The inspector of borders and immigration was sacked recently by Home Secretary James Cleverly and it has been revealed his department had been sitting on 13 damning reports which were published yesterday. They are a catalogue of failure, including the fact that staff at Stansted have complained their workload has increased 400% since Brexit. I assume elsewhere too.
The inspector, David Neal, said protection of the border was “neither effective nor efficient” due to “distractions, ineffective and inconsistent deployment of resources, lack of communications equipment, poorly configured arrival halls, and poor data” at passport e-gates which could be exploited.
In every sector, the government boasts of creating a ‘world-leading’ whatever but they don’t want to employ the staff or provide adequate resources to achieve it.
On 16 November 2016 the former permanent secretary at the Foreign Office, Sir Simon Fraser, gave evidence to the Exiting the EU Select Committee. He was questioned by Dominic Raab who
Another great Raab clip, this one from 2016. It appears he and and other senior Brexiters took us out of the customs union without understanding any of the ramifications of that - or even seemingly what the customs union is:pic.twitter.com/3JuiS48o3M
— Nick Tyrone (@NicholasTyrone) April 22, 2023
Raab said: "I was caught by your suggestion that civil service headcount or the numbers have to stay in place after we leave the EU. I was rather jarred by that because presumably there is a significant countervailing reduction in bureaucracy and regulation as a result of leaving the EU."

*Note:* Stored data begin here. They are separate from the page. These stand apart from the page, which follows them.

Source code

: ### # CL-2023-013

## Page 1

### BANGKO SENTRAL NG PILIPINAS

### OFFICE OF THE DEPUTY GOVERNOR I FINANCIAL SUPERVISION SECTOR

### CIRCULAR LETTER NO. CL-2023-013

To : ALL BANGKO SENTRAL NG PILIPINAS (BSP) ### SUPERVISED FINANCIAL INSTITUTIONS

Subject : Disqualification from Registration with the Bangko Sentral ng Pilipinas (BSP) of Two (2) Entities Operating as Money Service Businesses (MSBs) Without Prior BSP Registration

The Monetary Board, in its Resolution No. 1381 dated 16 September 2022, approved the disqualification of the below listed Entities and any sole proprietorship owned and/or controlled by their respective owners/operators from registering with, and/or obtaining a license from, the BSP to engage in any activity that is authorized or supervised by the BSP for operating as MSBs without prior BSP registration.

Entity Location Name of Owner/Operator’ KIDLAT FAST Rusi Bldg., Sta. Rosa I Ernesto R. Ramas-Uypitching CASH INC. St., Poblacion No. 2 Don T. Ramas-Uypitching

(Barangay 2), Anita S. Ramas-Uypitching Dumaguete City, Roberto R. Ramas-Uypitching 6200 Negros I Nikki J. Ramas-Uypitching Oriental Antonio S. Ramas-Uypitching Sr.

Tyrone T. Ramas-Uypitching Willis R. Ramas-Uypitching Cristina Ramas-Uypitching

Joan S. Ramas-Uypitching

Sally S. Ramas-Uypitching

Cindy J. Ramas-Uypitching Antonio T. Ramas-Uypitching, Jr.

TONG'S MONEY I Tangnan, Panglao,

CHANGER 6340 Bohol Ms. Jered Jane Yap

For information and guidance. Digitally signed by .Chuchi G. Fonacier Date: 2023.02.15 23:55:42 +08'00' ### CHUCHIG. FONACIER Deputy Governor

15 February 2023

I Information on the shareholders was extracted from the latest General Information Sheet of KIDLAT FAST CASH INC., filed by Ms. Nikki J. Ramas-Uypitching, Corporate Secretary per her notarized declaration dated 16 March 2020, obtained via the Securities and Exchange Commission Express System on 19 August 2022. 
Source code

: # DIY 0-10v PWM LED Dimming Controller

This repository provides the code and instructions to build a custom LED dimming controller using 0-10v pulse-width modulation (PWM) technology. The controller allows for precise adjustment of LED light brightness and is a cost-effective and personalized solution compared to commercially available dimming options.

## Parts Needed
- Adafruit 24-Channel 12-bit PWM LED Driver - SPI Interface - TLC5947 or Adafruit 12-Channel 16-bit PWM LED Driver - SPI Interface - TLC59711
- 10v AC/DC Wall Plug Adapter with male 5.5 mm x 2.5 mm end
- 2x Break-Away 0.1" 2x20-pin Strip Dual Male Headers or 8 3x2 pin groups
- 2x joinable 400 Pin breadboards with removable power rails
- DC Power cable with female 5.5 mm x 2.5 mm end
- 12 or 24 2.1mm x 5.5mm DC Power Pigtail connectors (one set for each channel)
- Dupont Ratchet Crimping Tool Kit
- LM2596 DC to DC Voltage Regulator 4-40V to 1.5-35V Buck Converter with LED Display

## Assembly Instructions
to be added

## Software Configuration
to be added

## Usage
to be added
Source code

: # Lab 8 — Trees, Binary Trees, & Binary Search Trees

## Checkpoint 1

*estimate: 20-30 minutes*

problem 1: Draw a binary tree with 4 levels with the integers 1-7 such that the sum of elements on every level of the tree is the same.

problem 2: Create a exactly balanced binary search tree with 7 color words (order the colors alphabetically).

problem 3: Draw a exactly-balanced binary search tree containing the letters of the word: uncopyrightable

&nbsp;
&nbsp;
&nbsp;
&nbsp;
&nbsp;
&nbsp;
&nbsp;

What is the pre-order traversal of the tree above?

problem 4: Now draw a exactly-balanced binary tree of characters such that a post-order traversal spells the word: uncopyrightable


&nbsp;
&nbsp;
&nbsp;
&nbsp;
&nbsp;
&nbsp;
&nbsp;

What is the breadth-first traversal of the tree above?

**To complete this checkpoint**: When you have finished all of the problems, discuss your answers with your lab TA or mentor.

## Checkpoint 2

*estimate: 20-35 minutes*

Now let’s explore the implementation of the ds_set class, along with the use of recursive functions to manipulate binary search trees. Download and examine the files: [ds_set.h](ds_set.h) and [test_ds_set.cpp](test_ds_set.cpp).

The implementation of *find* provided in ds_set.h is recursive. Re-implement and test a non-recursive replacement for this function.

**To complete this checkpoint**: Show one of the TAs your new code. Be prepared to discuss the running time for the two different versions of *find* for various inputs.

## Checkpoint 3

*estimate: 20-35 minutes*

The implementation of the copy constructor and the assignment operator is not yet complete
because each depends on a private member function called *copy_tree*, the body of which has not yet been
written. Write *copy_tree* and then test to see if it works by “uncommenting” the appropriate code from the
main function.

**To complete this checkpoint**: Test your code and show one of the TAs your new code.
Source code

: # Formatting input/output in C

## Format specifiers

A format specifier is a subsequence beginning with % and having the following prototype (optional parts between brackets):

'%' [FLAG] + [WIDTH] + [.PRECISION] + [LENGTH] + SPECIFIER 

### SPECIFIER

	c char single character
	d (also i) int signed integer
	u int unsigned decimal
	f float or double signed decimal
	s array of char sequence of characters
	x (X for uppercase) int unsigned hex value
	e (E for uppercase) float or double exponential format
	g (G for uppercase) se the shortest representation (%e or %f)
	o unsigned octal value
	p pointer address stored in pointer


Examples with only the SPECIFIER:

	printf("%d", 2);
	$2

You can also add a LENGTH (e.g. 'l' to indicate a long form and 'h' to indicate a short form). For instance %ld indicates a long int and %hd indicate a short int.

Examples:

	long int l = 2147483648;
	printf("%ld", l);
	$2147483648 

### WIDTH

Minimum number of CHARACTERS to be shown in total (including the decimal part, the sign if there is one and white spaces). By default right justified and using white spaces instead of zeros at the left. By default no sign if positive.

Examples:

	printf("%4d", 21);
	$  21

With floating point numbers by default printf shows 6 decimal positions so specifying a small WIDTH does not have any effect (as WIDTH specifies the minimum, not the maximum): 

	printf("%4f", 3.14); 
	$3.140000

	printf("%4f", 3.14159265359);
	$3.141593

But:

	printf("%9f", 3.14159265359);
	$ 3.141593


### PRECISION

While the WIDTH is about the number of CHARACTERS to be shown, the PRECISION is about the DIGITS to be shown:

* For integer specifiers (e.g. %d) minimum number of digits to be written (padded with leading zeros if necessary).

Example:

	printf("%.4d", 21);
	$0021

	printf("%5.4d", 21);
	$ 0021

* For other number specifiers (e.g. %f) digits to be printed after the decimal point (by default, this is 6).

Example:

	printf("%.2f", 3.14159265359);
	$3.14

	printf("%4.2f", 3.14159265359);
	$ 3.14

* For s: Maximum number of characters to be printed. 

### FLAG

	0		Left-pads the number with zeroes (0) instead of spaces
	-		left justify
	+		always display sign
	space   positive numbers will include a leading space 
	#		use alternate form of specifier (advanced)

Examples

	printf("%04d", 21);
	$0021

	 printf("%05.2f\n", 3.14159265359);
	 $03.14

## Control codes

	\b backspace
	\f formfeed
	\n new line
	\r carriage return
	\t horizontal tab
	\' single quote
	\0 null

In his answer, Sir Simon patiently explained that more civil servants would be needed depending on what sort of Brexit we negotiated. This is him:
"If, for example, we were to decide to leave the customs union, I assume that one corollary of that would be there would need to be new regulatory arrangements put in place, and checks, for example, on goods crossing the border, and in a sense potentially a heavier bureaucratic burden on goods crossing the border."
And later:
"At the moment we participate in a trade anti‑dumping regime that is administered in Brussels. If we want—and we may not want—to exercise those sorts of functions in trade defence nationally we will have to create the capacity to do it, so there will be some transfer presumably of functions out of the European Union that we will want to preserve there."
"If we are not exercising those functions here at the moment we will have to create the capacity to do it. It is not simply a linear reduction in bureaucracy and indeed red tape, it seems to me."

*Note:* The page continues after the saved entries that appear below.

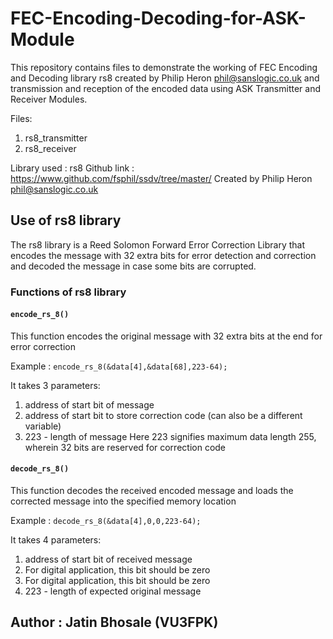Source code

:# FEC-Encoding-Decoding-for-ASK-Module

This repository contains files to demonstrate the working of FEC Encoding and Decoding library rs8 created by Philip Heron <phil@sanslogic.co.uk> and transmission and reception of the encoded data using ASK Transmitter and Receiver Modules.

Files:
1. rs8_transmitter
2. rs8_receiver

Library used : rs8
Github link : <https://www.github.com/fsphil/ssdv/tree/master/> 
Created by Philip Heron <phil@sanslogic.co.uk>

## Use of rs8 library
The rs8 library is a Reed Solomon Forward Error Correction Library that encodes the message with 32 extra bits for error detection and correction and decoded the message in case some bits are corrupted.

### Functions of rs8 library

#### `encode_rs_8()`
This function encodes the original message with 32 extra bits at the end for error correction

Example : `encode_rs_8(&data[4],&data[68],223-64);`

It takes 3 parameters:
1. address of start bit of message
2. address of start bit to store correction code (can also be a different variable)
3. 223 - length of message
    Here 223 signifies maximum data length 255, wherein 32 bits are reserved for correction code
    
#### `decode_rs_8()`
This function decodes the received encoded message and loads the corrected message into the specified memory location

Example : `decode_rs_8(&data[4],0,0,223-64);`

It takes 4 parameters:
1. address of start bit of received message
2. For digital application, this bit should be zero
3. For digital application, this bit should be zero
4. 223 - length of expected original message


## Author : Jatin Bhosale (VU3FPK)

As it happens we negotiated the hardest possible Brexit short of WTO rules, exiting both the customs union and the single market. Raab and his ilk were right behind it and continued to press for maximum regulatory sovereignty.
What did they think would happen?
If Raab was told this in public by a former Mandarin, you can be sure ministers were being told the same in private all through 2017 and right to the end of the trade negotiations in December 2020. It is inconceivable that they weren't aware of the direct costs that the Brexit they were negotiating would impose on the British taxpayer and British industry, to say nothing of the much larger indirect costs in foregone trade.

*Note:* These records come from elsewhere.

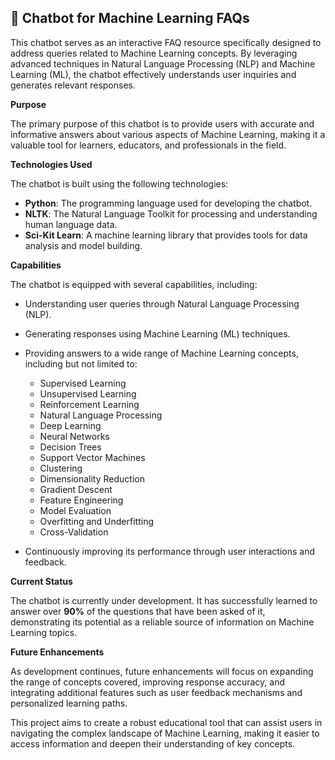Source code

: ## 🤖 Chatbot for Machine Learning FAQs 

This chatbot serves as an interactive FAQ resource specifically designed to address queries related to Machine Learning concepts. By leveraging advanced techniques in Natural Language Processing (NLP) and Machine Learning (ML), the chatbot effectively understands user inquiries and generates relevant responses.

**Purpose**

The primary purpose of this chatbot is to provide users with accurate and informative answers about various aspects of Machine Learning, making it a valuable tool for learners, educators, and professionals in the field.

**Technologies Used**

The chatbot is built using the following technologies:

- **Python**: The programming language used for developing the chatbot.
- **NLTK**: The Natural Language Toolkit for processing and understanding human language data.
- **Sci-Kit Learn**: A machine learning library that provides tools for data analysis and model building.

**Capabilities**

The chatbot is equipped with several capabilities, including:

- Understanding user queries through Natural Language Processing (NLP).
- Generating responses using Machine Learning (ML) techniques.
- Providing answers to a wide range of Machine Learning concepts, including but not limited to:
  - Supervised Learning
  - Unsupervised Learning
  - Reinforcement Learning
  - Natural Language Processing
  - Deep Learning
  - Neural Networks
  - Decision Trees
  - Support Vector Machines
  - Clustering
  - Dimensionality Reduction
  - Gradient Descent
  - Feature Engineering
  - Model Evaluation
  - Overfitting and Underfitting
  - Cross-Validation

- Continuously improving its performance through user interactions and feedback.

**Current Status**

The chatbot is currently under development. It has successfully learned to answer over **90%** of the questions that have been asked of it, demonstrating its potential as a reliable source of information on Machine Learning topics.

**Future Enhancements**

As development continues, future enhancements will focus on expanding the range of concepts covered, improving response accuracy, and integrating additional features such as user feedback mechanisms and personalized learning paths.

This project aims to create a robust educational tool that can assist users in navigating the complex landscape of Machine Learning, making it easier to access information and deepen their understanding of key concepts.
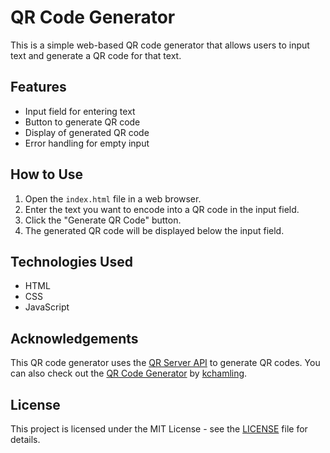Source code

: # QR Code Generator

This is a simple web-based QR code generator that allows users to input text and generate a QR code for that text.

## Features

- Input field for entering text
- Button to generate QR code
- Display of generated QR code
- Error handling for empty input

## How to Use

1. Open the `index.html` file in a web browser.
2. Enter the text you want to encode into a QR code in the input field.
3. Click the "Generate QR Code" button.
4. The generated QR code will be displayed below the input field.

## Technologies Used

- HTML
- CSS
- JavaScript

## Acknowledgements

This QR code generator uses the [QR Server API](https://www.qr-code-generator.com/) to generate QR codes. You can also check out the [QR Code Generator](https://kchamling.github.io/QR-Code-Generator/) by [kchamling](https://github.com/kchamling).

## License

This project is licensed under the MIT License - see the [LICENSE](LICENSE) file for details.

Moreover, if civil servants cost £35,000 on average, an extra 500,000 is going to add about £17.5 bn per year, plus office and other related costs. It would be stupid to claim this is all down to Brexit but I would be willing to bet a significant majority of it is.
When people ask where all the money has gone, tell them this is the price of sovereignty.
The funding we used to pay the EU increasingly looks like a bargain doesn't it?